◆ **Source text**
******

I took to the lake
with SKA founder Tim Sizemore on a windy, gusting postfrontal day; not the best
prescription for finding those big prespawn females. This Spring has been a
quirky one to say the least. Extraordinary weather pattern shifts, blustery
cold fronts, and massive amounts of rain pushed the prespawn and spawn way
behind schedule. The females are pushed back off the spawning grounds to
retreat to staging areas and heavy cover; a cycle that repeats itself with each
passing cold front. Big bass often escape bright skies and tough conditions by burying
into heavy cover. Your only option is to "go heavy" and engage them
from close range in dense cover. I call it CQB fishing. "Close Quarters
Combat (CQC) or Close Quarters Battle (CQB) is a type of warfare in which small
units engage the enemy with personal weapons at very short range from proximity
hand-to-hand combat to close quarter target negotiation with short range
weapons." The physics of heavy
cover fishing from kayak is very different than flipping from a bass boat.
Leverage, the most important aspect, is diminished in a kayak. When you set the
hook from a boat, you are able to put immense amounts of torque and force into
the hookset, transfer that power to the fish, turn their head and get them
moving in your direction, and wrench them boatside; overcoming the fish's
strength and weight. In a kayak, you lose almost all of your force for the hook-set
and the fight. Ever get a lure hung and pull against it? Right, it pulls your
boat to the hangup. Those physics translate into lost hook-set power. You set
the hook, your boat moves instantly towards the fish and you lose that much of
the force and torque. You are sitting on a very moveable object and a great
portion of that hook-set power in transferred into pulling your boat, and
yourself, towards the fish. Even worse, with a fish on the line, you lose the
leverage needed to pull the fish out of the cover as your boat is moving
towards the fish. You need specific tackle to overcome these physical limitations.

******

◆ **Dataset content**
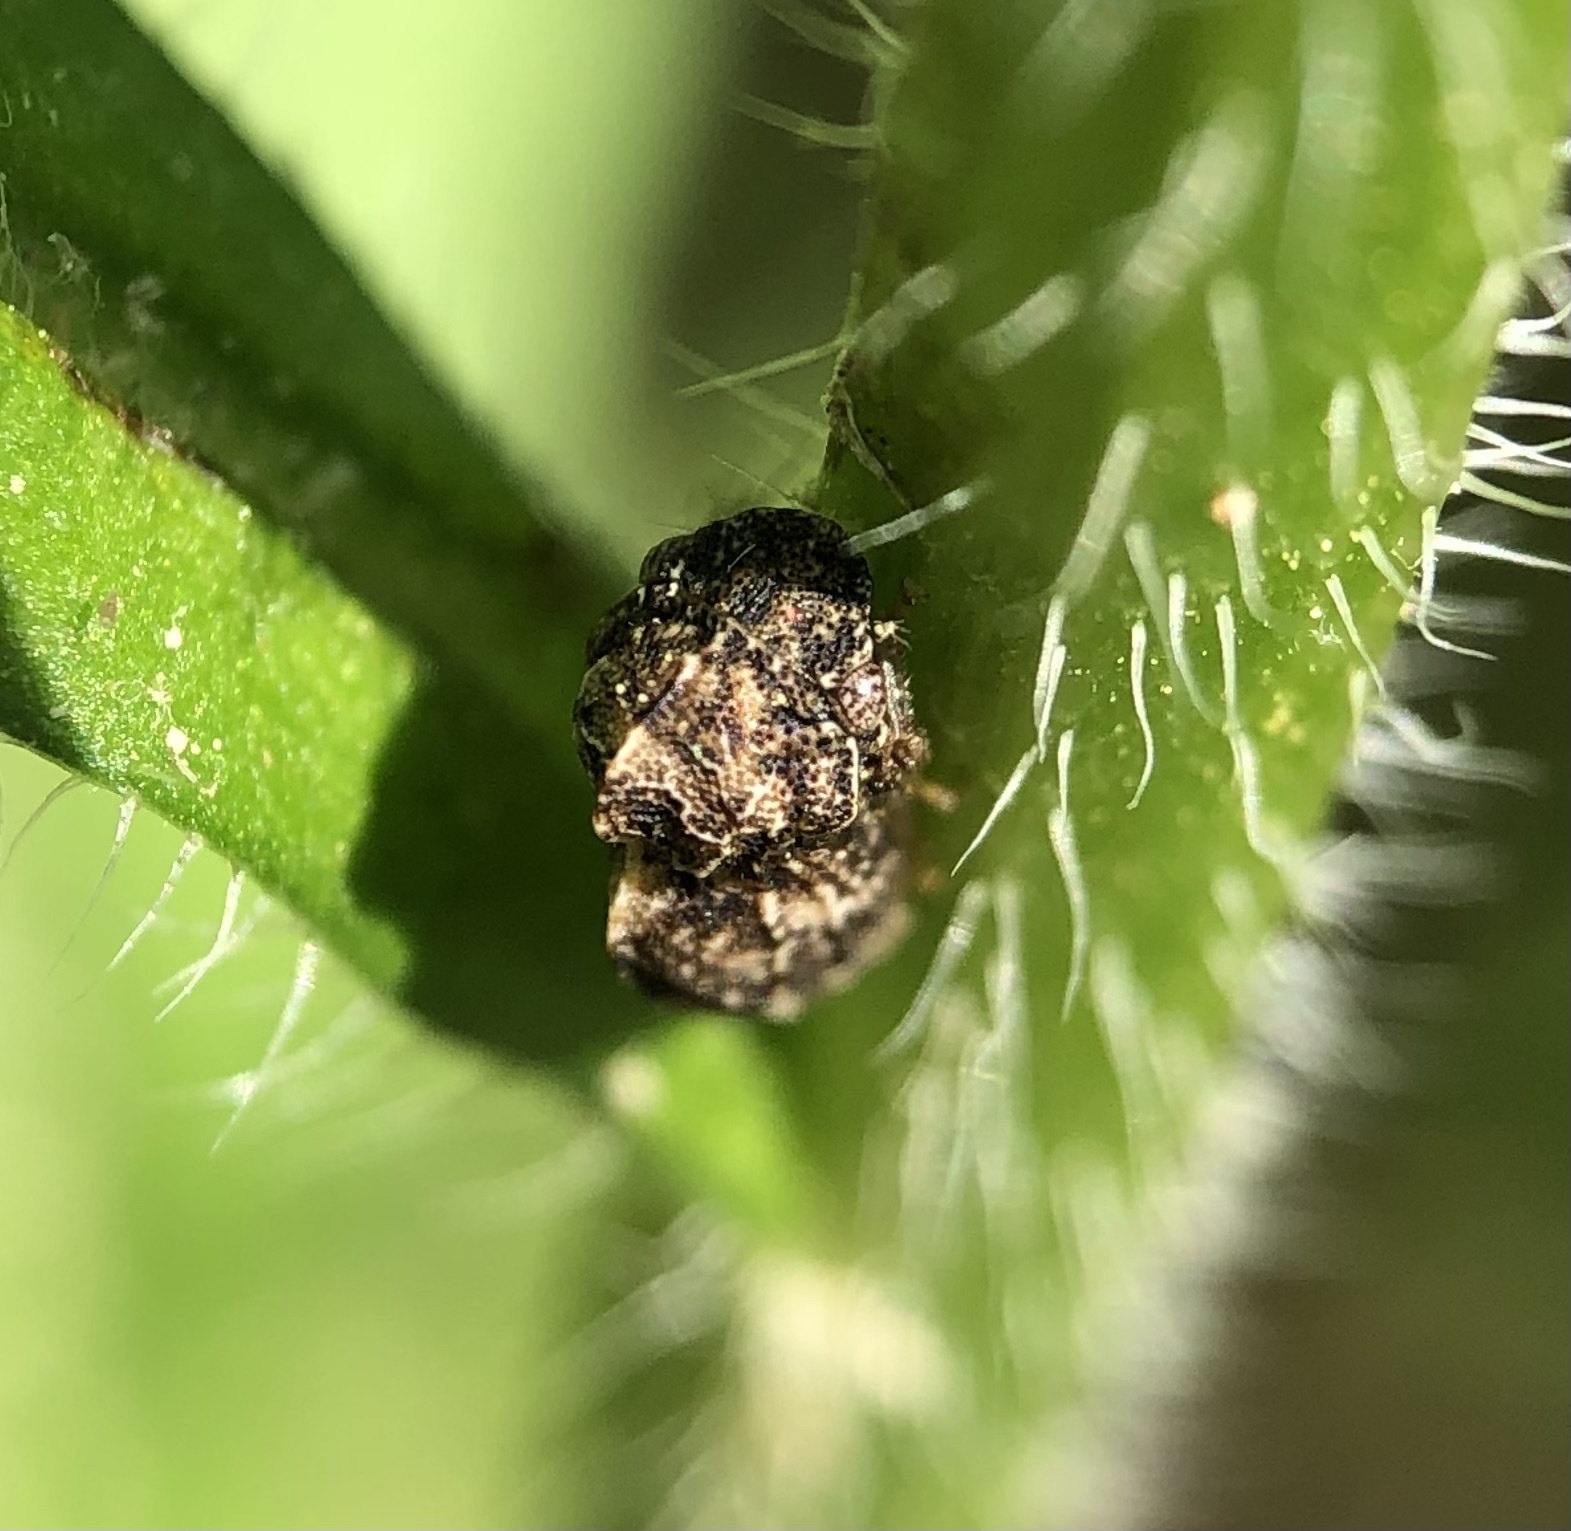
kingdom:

******

◆ **Objective**
Continue the kayak fishing text, picking up right after its last sentence. The listing is separate material, unrelated to the kayak fishing text.

◆ **The response**
Today, I was flipping Texas rigged creature baits, pegged Elite Tungsten 1/2oz
weights,65 pound braid and, my weapon of choice for CQB bass fishing, a Dobyns
Rods 735C Champion. You must have a powerful rod with a ton of backbone, yet a bit
of forgiveness in the tip, to stick the fish, keep the hook pinned, and wrestle
it out of thick cover. The Dobyns 735, a stout 5 power, has a tremendous
backbone and can stick and control big fish. My motto is “Go Heavy” and step up
a power rating for kayak fishing to increase the hook-set power and overcome
the physics of kayak fishing. For baits, creature baits on stout hooks, topped
by pegged tungsten weights offer big fish appeal, but snakes through cover with
ease. A big misconception is that jigs are for flipping into heavy cover, but
they are exponentially more snag prone than a Texas rigged soft plastic. Drag
or hop those jigs in open water around boat docks and sparse cover. Peg your
sinker with a bobber stop, toothpick or plastic peg to keep the weight from
sliding up the line and getting hung up on sticks and limbs. This makes a
compact package that snakes through cover and gets to the big ones without
getting hung up and messing up your presentation. Flip your bait past the cover
and work it into it, dropping into every nook and crevice. Hit it from several
angles; big bass can be picky under high skies. Stay strong, stay ready! Not
every piece of cover has a bass, so stay persistent and hit every item of cover
you find; sometimes the ones you don't expect are the ones that hold the big
ones. Especially look out for isolated items, different from surrounding cover;
the largest stump in a stump flat in this case. When you feel that thump, thud
or unnatural pressure, reel down and stick the fish as hard as you can; you
can't set the hook too hard in this scenario. Then, keep your rod tip high and
power reel to turn the head and get that fish moving in your direction as
quickly as possible. Braid is essential. Normally, I am a big proponent of
mono-filament and a little stretch, but in this scenario you don't want a
millimeter of give in your line. Hook penetration and raw winching power is a necessity.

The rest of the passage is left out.